» Prompt
Reproduce the text on antibody penetration into tumors word for word, starting at "Although each of" and ending at "clearance modulus) [17].".

» Quoted passage
Endocytic metabolism
All antigens on the cell surface are turned over at a nonzero constitutive rate, ranging from minutes to days [19-21] (Table 1, point 4). After binding, antibodies are internalized at a similar rate as the antigen and eventually trafficked to the lysosome for degradation. Newly synthesized antigen molecules refill the surface pool, binding and internalizing additional antibody molecules to produce a constitutive route of antibody clearance. Rapid antibody uptake can be reduced by efficient recycling of the antibody-antigen complex to the cell surface following endocytosis, a process observed for trastuzumab, an FDA-approved antibody for breast cancer that targets ErbB2 (erythroblastic leukemia viral oncogene homolog 2) [20,22]. Internalization rates are often confounded in biodistribution experiments owing to retention of labeled byproducts (e.g. with radiometals) or loss of degraded label (e.g. radioiodine) [23].
Although each of the rates described in Table 1 are individually important for describing antibody distribution in tumors, it is the relative values of these rates that ultimately determine the extent of antibody penetration. A simple and qualitative approach to considering which processes dominate and which are limiting in a particular situation is to define dimensionless ratios of the rates [24] (Table 2). Three such dimensionless numbers are useful in understanding the tumor penetration problem - two analogous to previously defined terms (the Thiele modulus and the Biot number) and one unique to pharmacokinetic modeling (the clearance modulus) [17].
Table 2
Table 2
Dimensionless numbers predicting antibody penetration into tumorsa
The Biot number is a ratio between the rates of antibody extravasation from the capillary versus diffusion through the tumor tissue. For typical parameter values, the Biot number is small (Bi << 1), indicating that extravasation is a more significant barrier to targeting than subsequent diffusion. When the Biot number is small, the antibody concentration at the surface of the tumor [Ab]surf can be approximated as Bi [Ab]plasma. With typical Biot numbers for antibodies of the order of 0.001, a plasma concentration of 1 μM is reduced to only 1 nM at the capillary surface in contact with the tumor tissue. The low Biot number highlights the essential difficulty in antibody delivery to vascularized tumors in contrast to micrometastases.

» Provided records

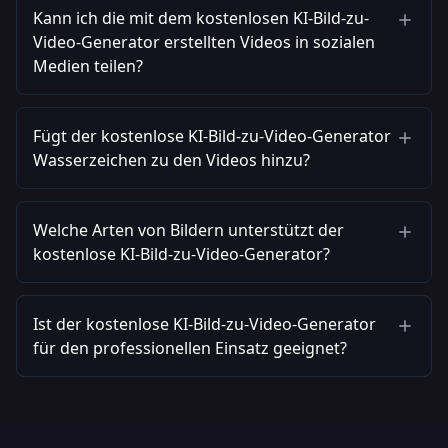
Kann ich die mit dem kostenlosen KI-Bild-zu-
Video-Generator erstellten Videos in sozialen
Medien teilen?
Fügt der kostenlose KI-Bild-zu-Video-Generator
Wasserzeichen zu den Videos hinzu?
Welche Arten von Bildern unterstützt der
kostenlose KI-Bild-zu-Video-Generator?
Ist der kostenlose KI-Bild-zu-Video-Generator
für den professionellen Einsatz geeignet?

» The completed task
Although each of the rates described in Table 1 are individually important for describing antibody distribution in tumors, it is the relative values of these rates that ultimately determine the extent of antibody penetration. A simple and qualitative approach to considering which processes dominate and which are limiting in a particular situation is to define dimensionless ratios of the rates [24] (Table 2). Three such dimensionless numbers are useful in understanding the tumor penetration problem - two analogous to previously defined terms (the Thiele modulus and the Biot number) and one unique to pharmacokinetic modeling (the clearance modulus) [17].